### [ESTRATTO DEL TESTO]
Eppure, mentre qualche giorno fa la stampa accoglieva la notizia delle norme antiriciclaggio imposte allo Ior, oggi deve ribadire, con una compassione di fondo, la condanna del Papa all’educazione sessuale e civile nelle scuole. Troppo laiche e con troppo Stato, secondo lui. Peccato che non si tratti di scuole private religiose e che il monopolio dello Stato non sia il frutto di un’intromissione carbonara, ma di un diritto costituzionale. E’ piuttosto, vale la pena ricordarlo, l’ora di catechismo a rappresentare un’indebita forzatura nel programma laico delle scuole pubbliche, che solo un Ministro come la Gelmini poteva rendere ancor più grave, consentendo che una materia di questo tipo potesse fare media e sommandoci l’imposizione del crocefisso in classe, con tanto di ricorso a Strasburgo.
Ratzinger accusa la presunta educazione laica di essere falsamente neutra e di ledere la tutela della religione e della comunità cristiana. L’atroce attentato nella chiesa d’Egitto aiuta a rendere lo scenario emotivo al punto giusto. Se la Chiesa perde anime, non è colpa dell’illuminismo di Stato, che mai come nel caso della nostra Repubblica, è pavido ed esangue, quanto forse per l’incapacità della Chiesa di essere vicina alla sensibilità e alla vita delle nuove generazioni. Quelle per le quali il Papa vede pericolosa l’educazione sessuale e civile.
Il rischio sarebbe quello di aiutare i giovani a crescere come persone responsabili, autocentrate e consapevoli della propria esistenza. Non è più allarmante pensare che i nostri adolescenti, come testimoniano i dati della Sigo (la Società italiana di Ginecologia), siano del tutto incapaci di tutelare la propria salute nei rapporti sessuali? L’ignoranza che porta le giovanissime a ricorrere in massa alla pillola del giorno dopo, i rimedi della Coca Cola o le gravidanze scoperte dopo mesi di gestazione, dovrebbero lanciare un allarme sull’urgenza di farla meglio e di più questa educazione, soprattutto in Italia.
Persino più grave il sospetto sull’educazione civile. Qui non è possibile riconoscere nemmeno l’attenuante della viscerale sessuofobia che affligge una Chiesa di uomini costretti, per dogma storico, ad una castrazione fisica. In questo caso c’è un disegno dai contorni molto inquietanti che pone ancora la Chiesa in conflitto con lo Stato. La cosiddetta educazione civile è quella che rende i nostri ragazzi edotti sui diritti e i doveri. Sullo spirito fondante degli Stati liberali moderni e sui peccati originali degli Stati religiosi da cui, almeno l’Occidente, si è affrancato. Eccezion fatta per lo Stato del Vaticano. L’idea sommersa che conoscere il diritto del divorzio o, dove esistono, i diritti delle coppie di fatto - solo per fare alcuni esempi - sia un incentivo o un’istigazione all’abbandono della fede, è tanto falso quanto ingenuo.

### [SEZIONE DATI]
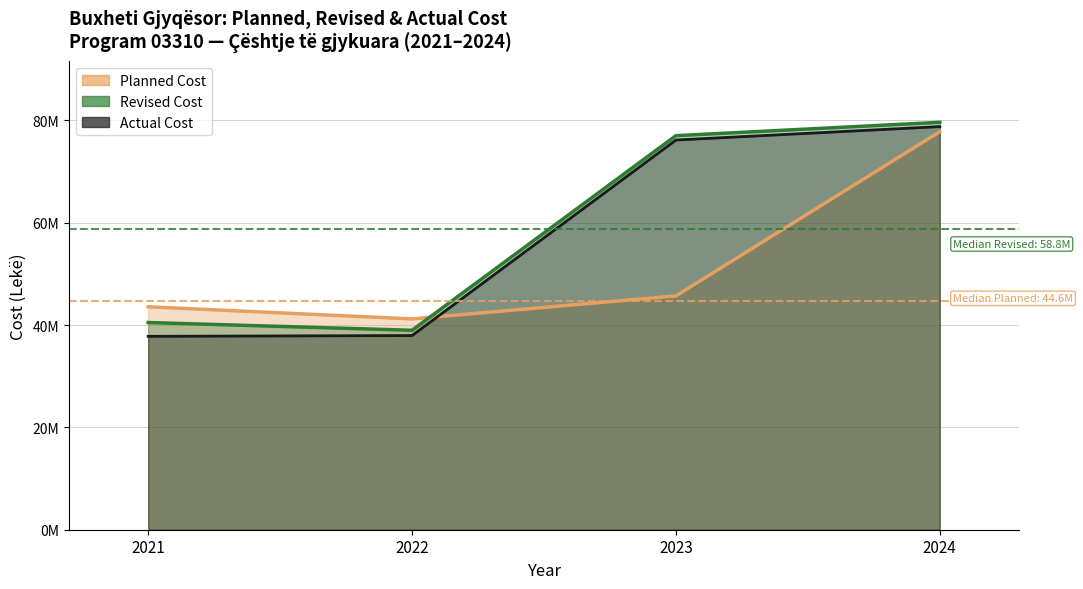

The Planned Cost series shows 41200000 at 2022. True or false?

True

### [COMPITI]
[1] Nel testo sulla condanna papale dell'educazione sessuale e civile nelle scuole, da quale società provengono i dati sull'incapacità degli adolescenti di tutelare la propria salute nei rapporti sessuali?
[2] Continua il testo sulla condanna papale dell'educazione sessuale e civile nelle scuole, scrivendone il seguito dopo l'ultima frase.

### [RISULTATI PER COMPITO]
[1] Dalla Sigo, la Società italiana di Ginecologia.

[2]
Nessuno impedisce alla Chiesa di fare la propria evangelizzazione o di testimoniare la propria visione del mondo. Possiamo certamente dire che la persecuzione dei cristiani non è planetaria e che dove questo grave problema è presente, la questione è più politica che religiosa, più legata al reale esercizio delle libertà individuali che non all’educazione sessuale o a quella civica. Per questa ragione non è onesto l’utilizzo strumentale di alcune tragedie terroristiche per pensare di poter prendere a prestito lo Stato e le sue istituzioni e perorare la causa di un banale catechismo di massa. Una campagna elettorale per le anime. Non si possono criticare le forme di alcuni Stati teocratici musulmani e poi svelare una nostalgia per quel perduto potere temporale. Non è così che torneremo ad essere più cristiani, nella fede o nella sensibilità morale.
L’ammonizione del Santo Padre è un pietoso inno alla regressione. E diventa ancora più difficile da comprendere a poco tempo dall’apertura sul profilattico come misura di emergenza per frenare l’HIV e responsabilizzare le relazioni sessuali. Un errore di traduzione, era stato detto subito, un passo falso, trattato e ritrattato mille volte. Come se non dovesse cambiare mai nulla dietro la porta di San Pietro, né fuori. Nonostante i secoli e la storia, siamo ancora a ragionare di quanto la fede sia nemica della conoscenza e di quanto la Chiesa mal sopporti il potere dello Stato. Come se Galileo Galilei o Cavour fossero passati invano.
Del resto è tutto possibile in un Paese che mette i pochi soldi che ha nelle scuole cattoliche e che usa quelle pubbliche come se fossero parimenti religiose. E’ così che è iniziato un nuovo gioco al rialzo per il Vaticano. Uno slittamento continuo e confuso tra laico e religioso che, mentre forma cittadini peggiori e meno preparati, non riempirà le Chiese di anime. Perché il Santo Padre sa bene che il lavoro di Dio non è mai stato quello di Cesare.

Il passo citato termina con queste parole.